A statement released by ASPE on the same day as the Examiner article acknowledged that the analysis was atypical. It “was performed by an HHS contractor on an accelerated timeline,” the agency noted, “and, given the narrow scope of the analysis, made a number of simplifying assumptions in the interest of time.” A few days later, as ASPE’s analysis drew continued criticism, Politico reported that the document had been compiled with help from the consulting firm McKinsey and Company, and added another controversial detail. “McKinsey produced the underlying data and developed the assumptions … The final report was then assembled by the HHS Assistant Secretary for Planning and Evaluation,” the publication wrote, citing unnamed sources at ASPE.
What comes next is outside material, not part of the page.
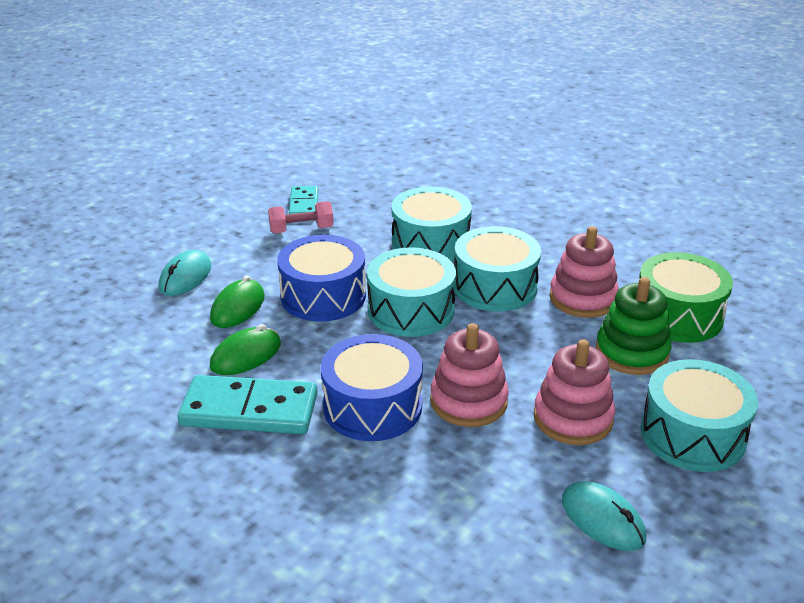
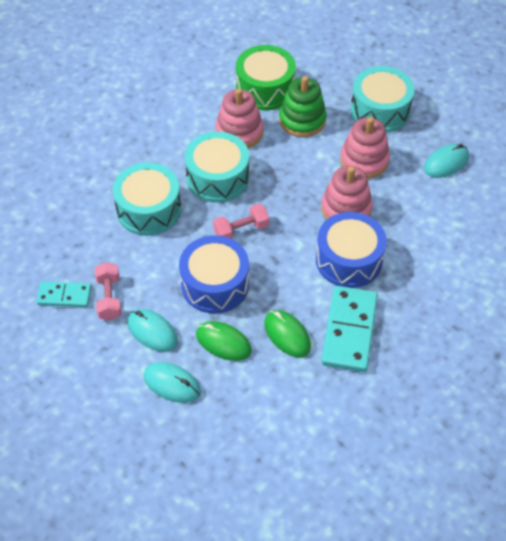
camera: 85 degrees left, 20 degrees up
(256, 259) = (152, 332): none -> turquoise mouse
(411, 310) = (241, 230): turquoise drum -> pink dumbbell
Politico this morning expanded on that reporting, identifying John O’Brien, who served as a de facto deputy to then-acting Assistant Secretary of Planning and Evaluation, John R. Graham, as the appointee responsible. A former longtime ASPE staffer confirmed Politico’s account to WIP, and said the involvement of political personnel in report writing was part of a broader pattern of sidelining career civil servants under Graham’s leadership. Graham also oversaw a shift in priorities at the agency, according to Politico, which deemphasized LGBT issues and led to an exodus of “several dozen” career staffers.
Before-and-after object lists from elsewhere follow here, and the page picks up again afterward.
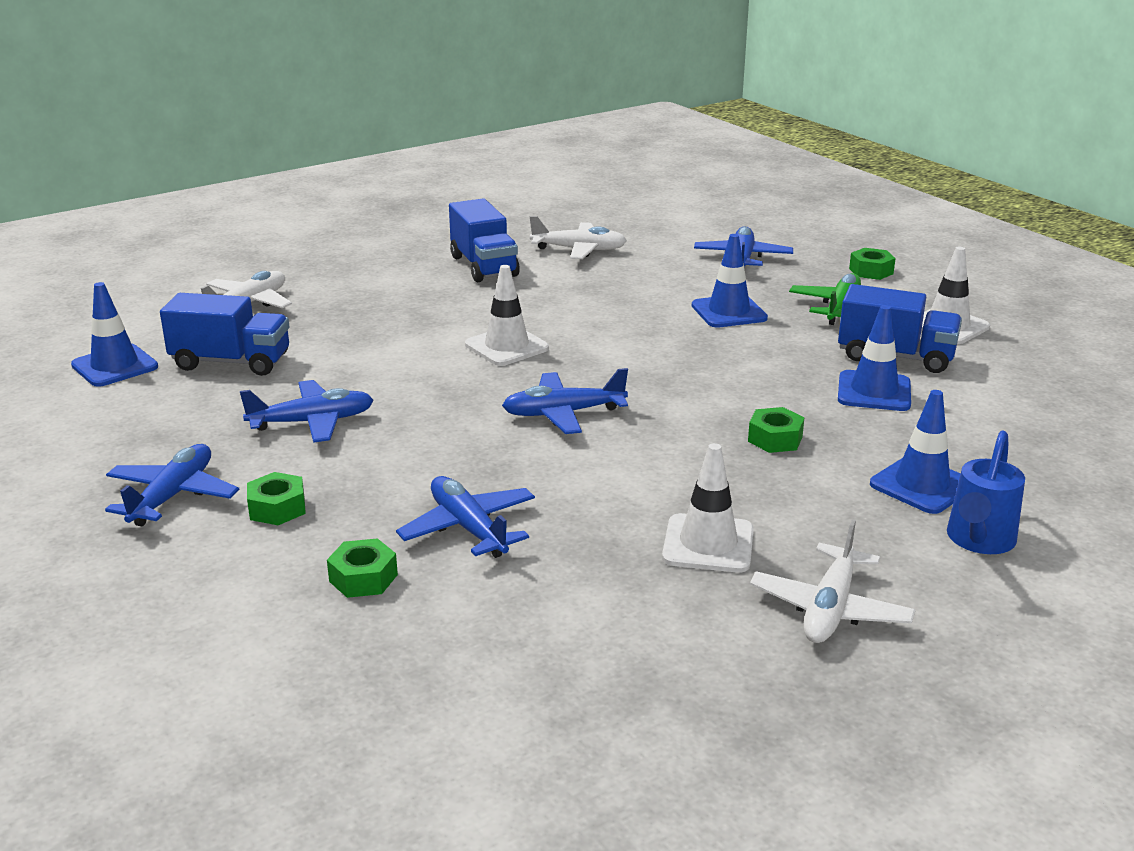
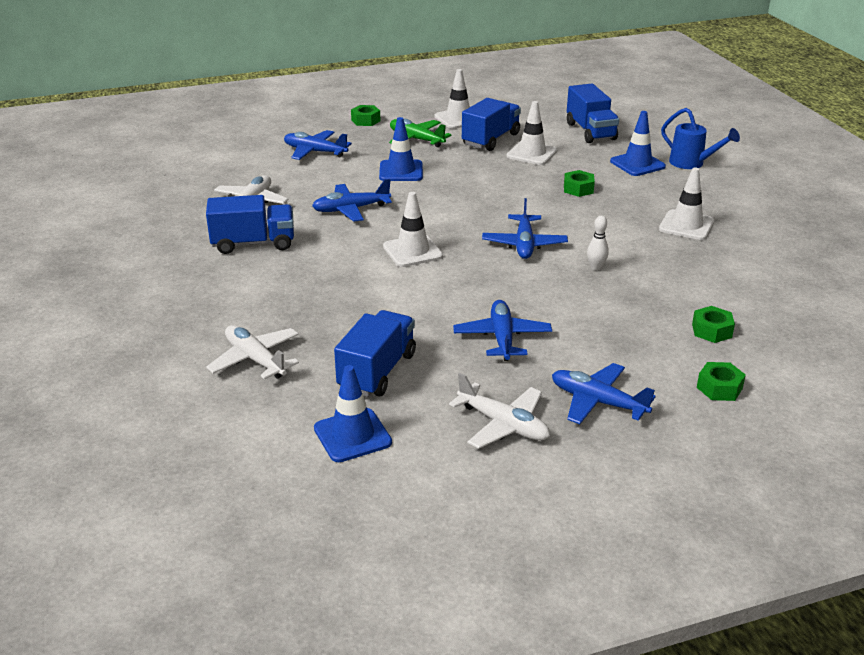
camera: 75 degrees left, 5 degrees up
(277, 508) = (624, 358): green nut -> green nut (719, 388)
(469, 528) = (660, 291): blue plane -> blue plane (351, 209)
(520, 471) = (596, 267): none -> white bowling pin
(830, 609) = (746, 207): white plane -> white plane (503, 425)
(874, 392) = (532, 153): blue traffic cone -> white traffic cone
(1019, 433) = (590, 131): none -> blue truck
That staffer said that some degree of political influence had always been part of the work at ASPE, which is best described as an in-house think tank for HHS. The office is charged with performing analysis of legislation and always operates with the priorities of political leadership in mind. “But this administration is one of a kind,” the staffer added.
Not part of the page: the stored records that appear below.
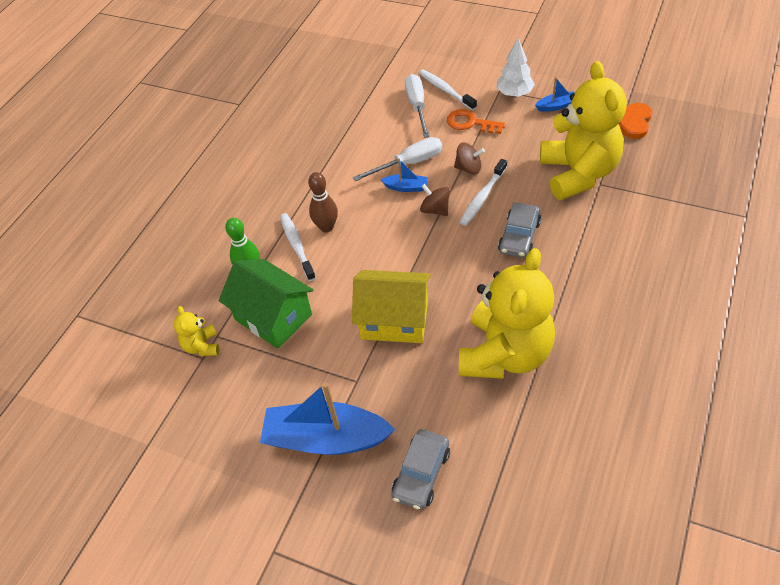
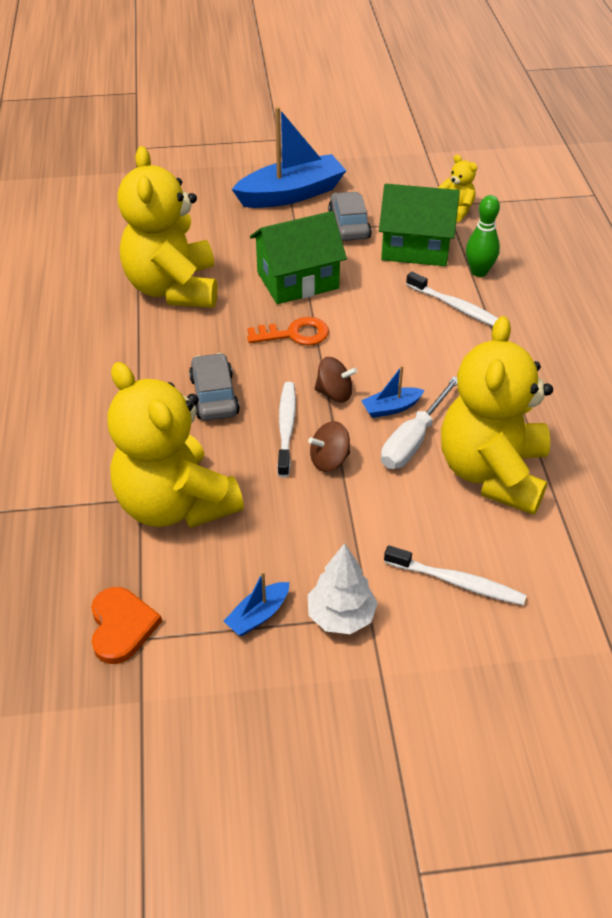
camera: 145 degrees right, 5 degrees down
(326, 227) = (443, 334): brown bowling pin -> none
(380, 131) = (492, 472): none -> yellow teddy bear
(394, 320) = (297, 280): yellow house -> green house
(417, 106) = (477, 534): white screwdriver -> none
(421, 474) = (200, 199): grey car -> grey car (349, 225)
(470, 123) = (374, 533): orange key -> orange key (294, 334)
Graham, who has described himself as a “libertarian-conservative,” had a long career as a writer and analyst before arriving at ASPE in April of 2017. In recent years he’s been a vocal critic of the ACA, wondering aloud in Forbes magazine about potential government “death panels,” and predicting that the law would lead to rationing of care. Financial disclosure information released by ProPublica shows that, just before entering government, the bulk of his salary derived from the National Center for Policy Analysis, a now defunct conservative think tank associated with industrialists and conservative activists Charles and David Koch. Additional income came through other organizations with a similar ideological perspective, like the Independent Institute, Mercatus Center and the Pacific Research Institute. He is also a former Vice-President for policy at the Advanced Medical Technology Association, a trade group representing medical device manufacturers.
The former staffer said Graham made his ideological predilections known when he arrived, and once questioned the very premise of health insurance. (An argument along those lines has appeared in his published work.) One should pay for the care they receive, he’d said.
“Usually, when you think like that, you don’t get in charge of an office in HHS that does analysis of health financing issues,” the former staffer said. “I’ve never heard anyone say that kind of thing before.”
As administrations change, there are differences in approach, the staffer added, and Republican administrations may place more emphasis on market-driven programs than their Democratic counterparts. But Graham’s views were well outside of the mainstream, the staffer said, and led to tension with longtime employees. The staffer suggested those tensions had led to Graham’s transfer in April of this year. He is now the Regional Director of HHS Region 10, with headquarters in Washington State. An HHS spokesperson told WIP the agency doesn’t comment on “personnel questions regarding reasons for changes in positions.”
The changes to ASPE’s presentation of ACA-related publications are part of a pattern WIP has documented at other offices within HHS. The Office on Women’s Health, for example, removed information pertaining to ACA coverage of breast cancer screening, detailed in WIP’s report. HHS has also removed portions of the Medicaid and Medicare websites devoted to the ACA.